Transcribed page contents
[Start of Attachment]

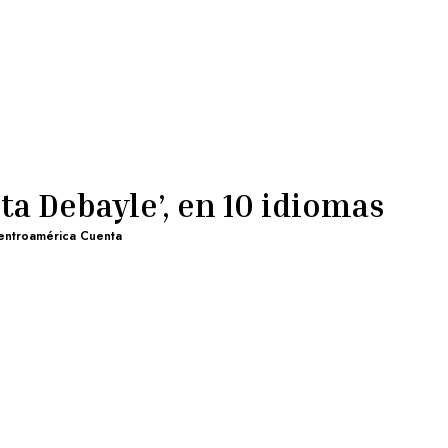
ta Debayle’, en 10 idiomas
entroamérica Cuenta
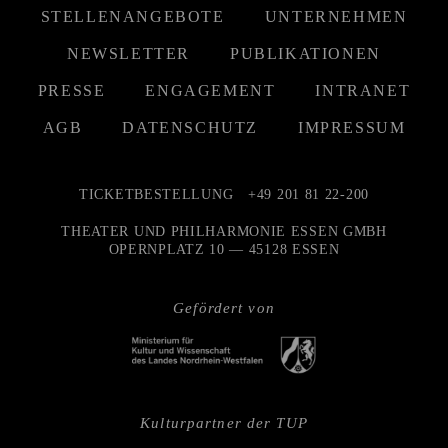
STELLENANGEBOTE
UNTERNEHMEN
NEWSLETTER
PUBLIKATIONEN
PRESSE
ENGAGEMENT
INTRANET
AGB
DATENSCHUTZ
IMPRESSUM
TICKETBESTELLUNG
+49 201 81 22-200
THEATER UND PHILHARMONIE ESSEN GMBH
OPERNPLATZ 10 — 45128 ESSEN
Gefördert von
Kulturpartner der TUP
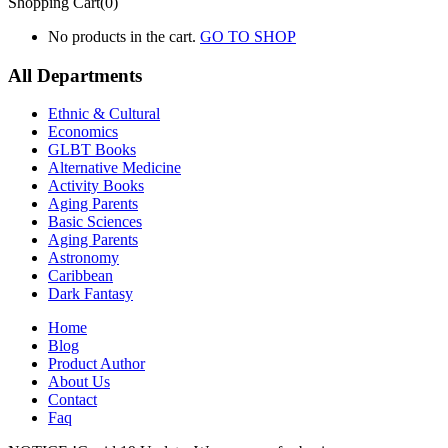
Shopping Cart(0)
No products in the cart.
GO TO SHOP
All Departments
Ethnic & Cultural
Economics
GLBT Books
Alternative Medicine
Activity Books
Aging Parents
Basic Sciences
Aging Parents
Astronomy
Caribbean
Dark Fantasy
Home
Blog
Product Author
About Us
Contact
Faq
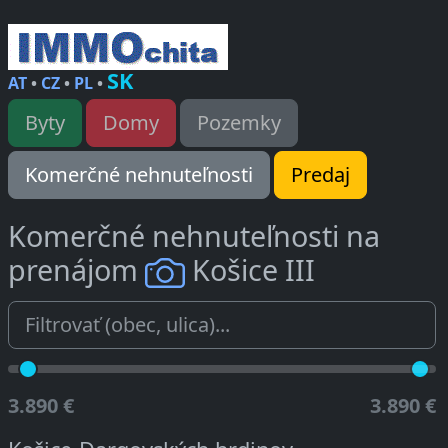
SK
AT
•
CZ
•
PL
•
Byty
Domy
Pozemky
Komerčné nehnuteľnosti
Predaj
Komerčné nehnuteľnosti na
prenájom
Košice III
3.890 €
3.890 €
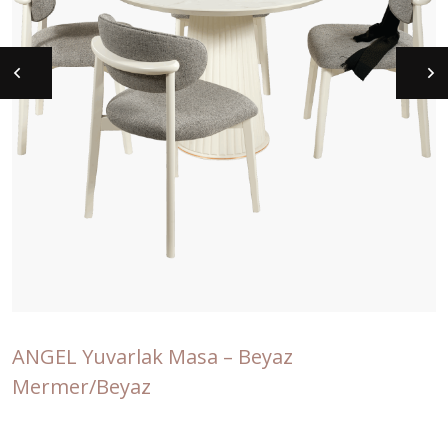
ANGEL Yuvarlak Masa – Beyaz
Mermer/Beyaz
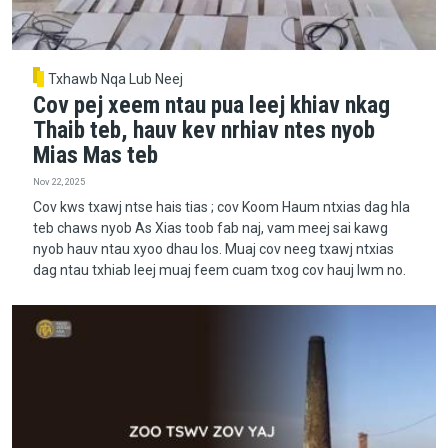
Txhawb Nqa Lub Neej
Cov pej xeem ntau pua leej khiav nkag
Thaib teb, hauv kev nrhiav ntes nyob
Mias Mas teb
Nov 22, 2025
Cov kws txawj ntse hais tias ; cov Koom Haum ntxias dag hla
teb chaws nyob As Xias toob fab naj, vam meej sai kawg
nyob hauv ntau xyoo dhau los. Muaj cov neeg txawj ntxias
dag ntau txhiab leej muaj feem cuam txog cov hauj lwm no.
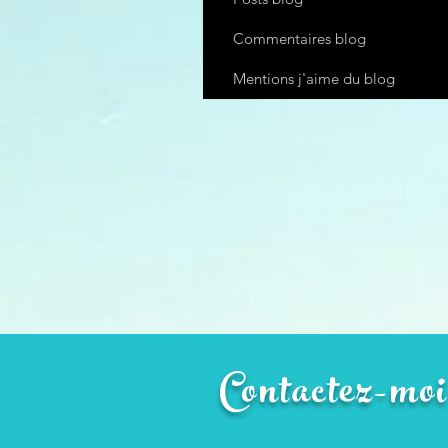
Commentaires blog
Mentions j'aime du blog
Contactez-moi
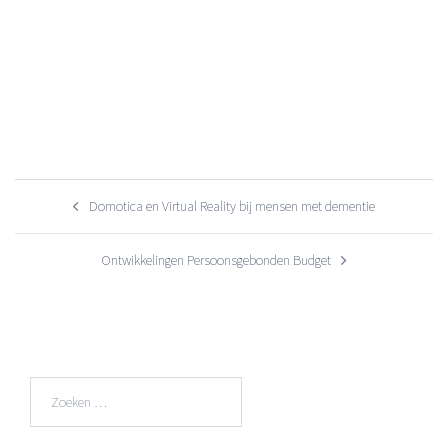
Bericht
Domotica en Virtual Reality bij mensen met dementie
navigatie
Ontwikkelingen Persoonsgebonden Budget
Zoeken
naar:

[End of Attachment]

- WORK ITEM
All of the entries must be reproduced exactly, apart from the pictures, which are to be dropped.

- ANSWER
ta Debayle’, en 10 idiomas
entroamérica Cuenta
STELLENANGEBOTE
UNTERNEHMEN
NEWSLETTER
PUBLIKATIONEN
PRESSE
ENGAGEMENT
INTRANET
AGB
DATENSCHUTZ
IMPRESSUM
TICKETBESTELLUNG
+49 201 81 22-200
THEATER UND PHILHARMONIE ESSEN GMBH
OPERNPLATZ 10 — 45128 ESSEN
Gefördert von
Kulturpartner der TUP
Shopping Cart(0)
No products in the cart.
GO TO SHOP
All Departments
Ethnic & Cultural
Economics
GLBT Books
Alternative Medicine
Activity Books
Aging Parents
Basic Sciences
Aging Parents
Astronomy
Caribbean
Dark Fantasy
Home
Blog
Product Author
About Us
Contact
Faq
SK
AT
•
CZ
•
PL
•
Byty
Domy
Pozemky
Komerčné nehnuteľnosti
Predaj
Komerčné nehnuteľnosti na
prenájom
Košice III
3.890 €
3.890 €
ANGEL Yuvarlak Masa – Beyaz
Mermer/Beyaz
Txhawb Nqa Lub Neej
Cov pej xeem ntau pua leej khiav nkag
Thaib teb, hauv kev nrhiav ntes nyob
Mias Mas teb
Nov 22, 2025
Cov kws txawj ntse hais tias ; cov Koom Haum ntxias dag hla
teb chaws nyob As Xias toob fab naj, vam meej sai kawg
nyob hauv ntau xyoo dhau los. Muaj cov neeg txawj ntxias
dag ntau txhiab leej muaj feem cuam txog cov hauj lwm no.
Commentaires blog
Mentions j'aime du blog
Contactez-moi
Bericht
Domotica en Virtual Reality bij mensen met dementie
navigatie
Ontwikkelingen Persoonsgebonden Budget
Zoeken
naar:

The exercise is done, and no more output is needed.